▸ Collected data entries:
"""

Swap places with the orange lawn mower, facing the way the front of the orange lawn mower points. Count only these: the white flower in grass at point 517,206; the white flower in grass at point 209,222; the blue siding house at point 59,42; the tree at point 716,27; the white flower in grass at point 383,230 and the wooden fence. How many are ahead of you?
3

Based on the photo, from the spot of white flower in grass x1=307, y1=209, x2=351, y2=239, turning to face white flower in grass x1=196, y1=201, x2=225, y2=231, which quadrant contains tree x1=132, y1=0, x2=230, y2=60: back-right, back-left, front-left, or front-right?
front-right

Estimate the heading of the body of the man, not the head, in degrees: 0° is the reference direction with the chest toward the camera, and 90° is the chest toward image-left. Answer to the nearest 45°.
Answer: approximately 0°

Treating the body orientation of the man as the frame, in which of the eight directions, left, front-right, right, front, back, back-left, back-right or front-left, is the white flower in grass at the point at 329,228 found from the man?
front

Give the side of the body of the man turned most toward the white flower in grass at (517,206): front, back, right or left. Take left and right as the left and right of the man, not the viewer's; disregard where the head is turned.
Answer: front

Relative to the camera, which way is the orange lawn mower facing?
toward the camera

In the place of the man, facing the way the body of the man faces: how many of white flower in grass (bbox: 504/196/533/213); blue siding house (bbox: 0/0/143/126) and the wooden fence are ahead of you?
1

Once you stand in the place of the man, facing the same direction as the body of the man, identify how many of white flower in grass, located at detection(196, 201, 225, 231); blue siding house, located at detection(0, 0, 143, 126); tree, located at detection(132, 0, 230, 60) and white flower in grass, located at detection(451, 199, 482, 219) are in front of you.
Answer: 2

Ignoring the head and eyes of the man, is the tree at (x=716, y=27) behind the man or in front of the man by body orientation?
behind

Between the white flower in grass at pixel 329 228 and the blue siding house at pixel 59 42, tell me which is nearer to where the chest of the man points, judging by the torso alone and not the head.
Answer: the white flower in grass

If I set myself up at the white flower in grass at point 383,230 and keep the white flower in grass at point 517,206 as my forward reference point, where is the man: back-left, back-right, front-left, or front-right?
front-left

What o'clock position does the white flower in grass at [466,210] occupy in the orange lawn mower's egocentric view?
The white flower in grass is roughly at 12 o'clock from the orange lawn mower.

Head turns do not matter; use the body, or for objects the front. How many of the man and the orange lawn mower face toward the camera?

"""

Reproduce the entire listing above word for word, from the first line to the last.

▸ RESULT OF THE EXERCISE:
Swap places with the orange lawn mower, facing the way the front of the orange lawn mower points. Count only these: the white flower in grass at point 517,206; the white flower in grass at point 209,222; the blue siding house at point 59,42; the tree at point 716,27; the white flower in grass at point 383,230 and the wooden fence. How many are ahead of you?
3

Based on the photo, from the spot of white flower in grass x1=307, y1=209, x2=351, y2=239, turning to face white flower in grass x1=196, y1=201, x2=225, y2=231, which quadrant contains tree x1=132, y1=0, x2=230, y2=60: back-right, back-left, front-left, or front-right?
front-right

Estimate the heading of the body of the man, not the head, in degrees: 0° is the reference direction with the chest toward the camera, and 90° is the chest toward image-left. Answer to the nearest 45°.
Answer: approximately 0°

Treating the body orientation of the man as the frame, in which of the eight directions, left, front-right, right, front, back, back-left, back-right or front-left, is the white flower in grass at the point at 329,228 found from the man?
front

Give the side of the body of the man turned most toward the white flower in grass at (517,206): front, back, right or left. Take left and right as the left and right of the man, not the viewer's; disregard where the head is turned.
Answer: front

Relative to the camera, which way is the orange lawn mower facing?
toward the camera

In the place of the man, facing the way the body of the man faces: how many of white flower in grass (bbox: 504/196/533/213); blue siding house (bbox: 0/0/143/126) and the wooden fence are ahead of you?
1

Once you stand in the place of the man, facing the same direction as the body of the man, identify how many of white flower in grass, located at detection(196, 201, 225, 231); blue siding house, located at detection(0, 0, 143, 126); tree, located at detection(132, 0, 230, 60) and white flower in grass, located at detection(451, 199, 482, 219) are in front of you.
Answer: 2

Ignoring the head and eyes of the man, is the tree at (x=716, y=27) behind the man or in front of the man by body orientation?
behind

Between the white flower in grass at pixel 329 228 and the blue siding house at pixel 59 42, tell me which is nearer to where the chest of the man points, judging by the torso alone and not the head.
Answer: the white flower in grass

If I set myself up at the white flower in grass at point 383,230 and keep the white flower in grass at point 517,206 as my forward reference point, where is the man: back-left, back-right, front-left, or front-right?
front-left

What o'clock position does the white flower in grass at [466,210] occupy in the orange lawn mower's egocentric view?
The white flower in grass is roughly at 12 o'clock from the orange lawn mower.

Head turns do not matter; use the body, or for objects the front. How many of the man and the orange lawn mower face toward the camera?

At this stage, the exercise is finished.